- **How to complete this task**
Please transcribe the data below exactly. Leave the pictures out.

- **Data segment**
_ _ _ _
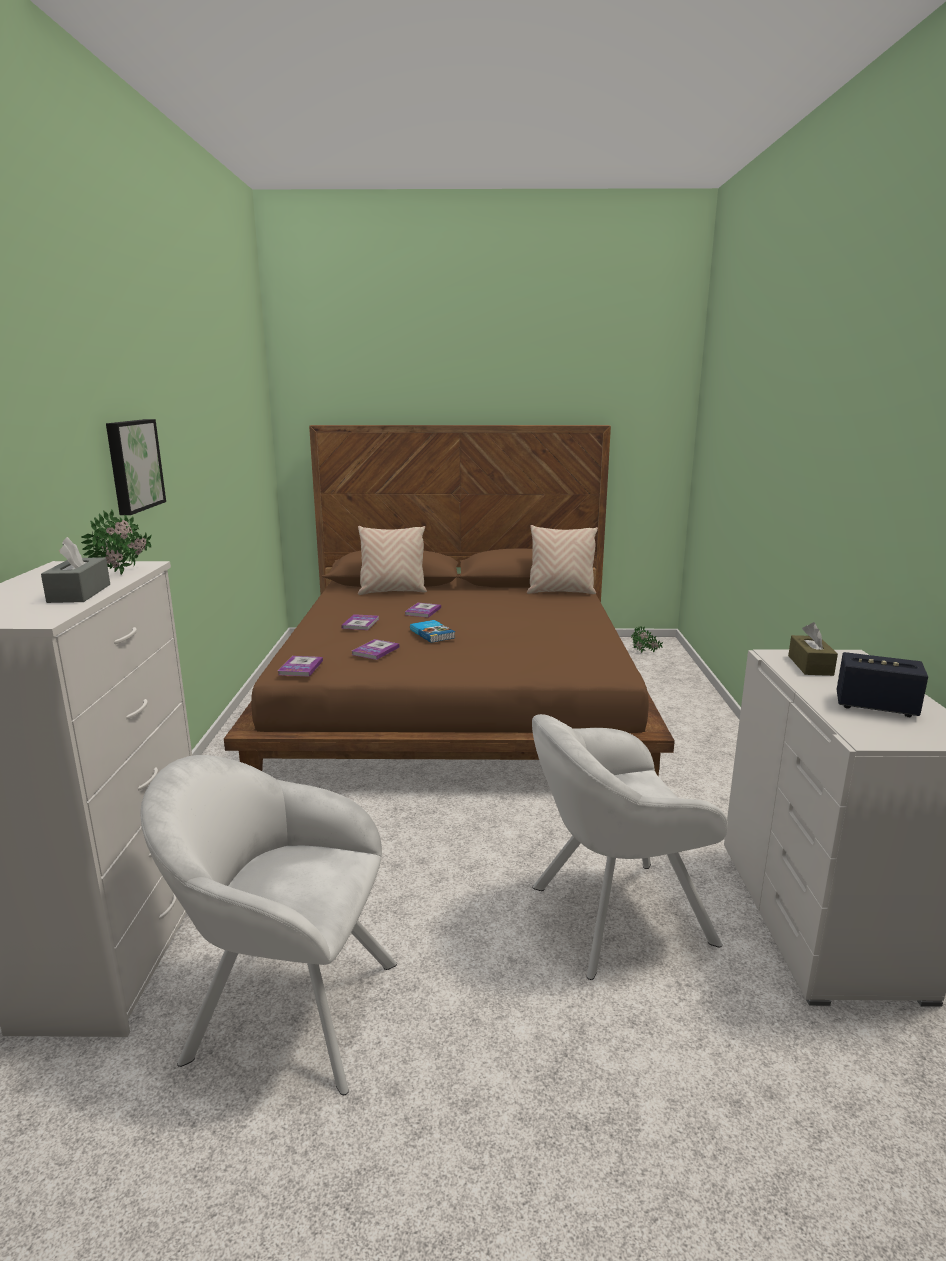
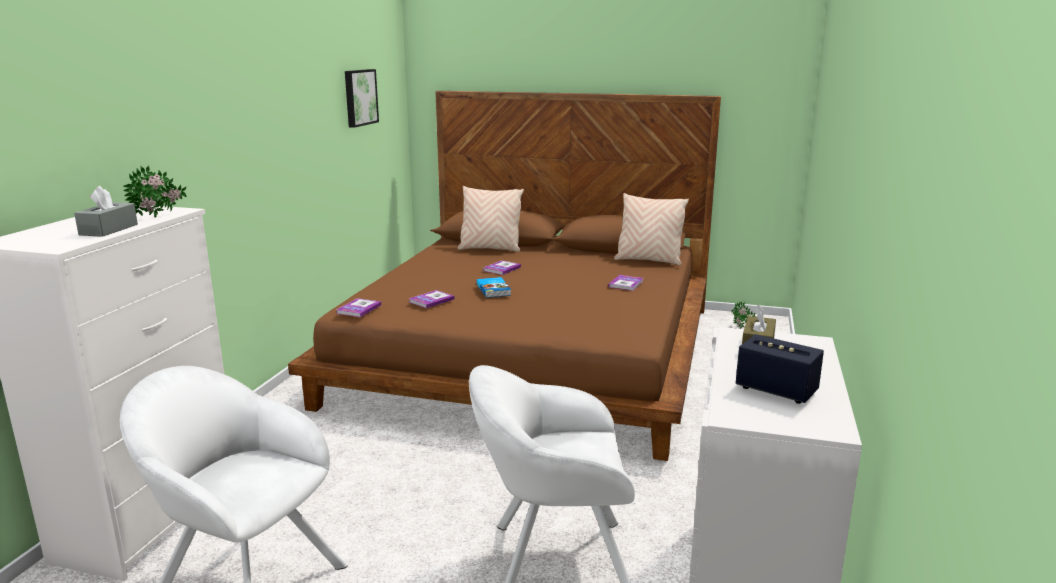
camera: 15 degrees right, 0 degrees up
picture [106,419,166,515] -> picture moved to [345,69,379,128]
book [341,614,379,630] -> book moved to [608,275,643,291]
_ _ _ _
- **Written answer**
camera: 15 degrees right, 0 degrees up
picture [106,419,166,515] -> picture moved to [345,69,379,128]
book [341,614,379,630] -> book moved to [608,275,643,291]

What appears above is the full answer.